The response consists of the lines from the start of the material below through the line holding "Annotated regions visible", repeated word for word and without pictures.

THE DATA »
--

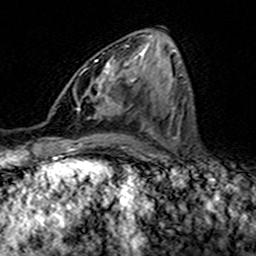
Breast MRI (dynamic contrast-enhanced), one axial slice. Position 68 of 160 along the scan axis. Cropped to one breast. Dynamic contrast-enhanced series, time point 2 of 7 at this slice position (early post-contrast). 3 T. TE 4.6 ms, TR 7.4 ms. 256 × 256 image matrix, field of view 144 × 144 mm. Female patient.
Annotated regions visible in this slice (semi-automatically segmented with operator editing):
- enhancing-tissue mask used for the functional tumour volume (all voxels passing the contrast-enhancement thresholds inside the analysis volume; usually the tumour): bounding box [x1, y1, x2, y2] px = [94, 48, 125, 100]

--

RESPONSE »
Breast MRI (dynamic contrast-enhanced), one axial slice. Position 68 of 160 along the scan axis. Cropped to one breast. Dynamic contrast-enhanced series, time point 2 of 7 at this slice position (early post-contrast). 3 T. TE 4.6 ms, TR 7.4 ms. 256 × 256 image matrix, field of view 144 × 144 mm. Female patient.
Annotated regions visible in this slice (semi-automatically segmented with operator editing):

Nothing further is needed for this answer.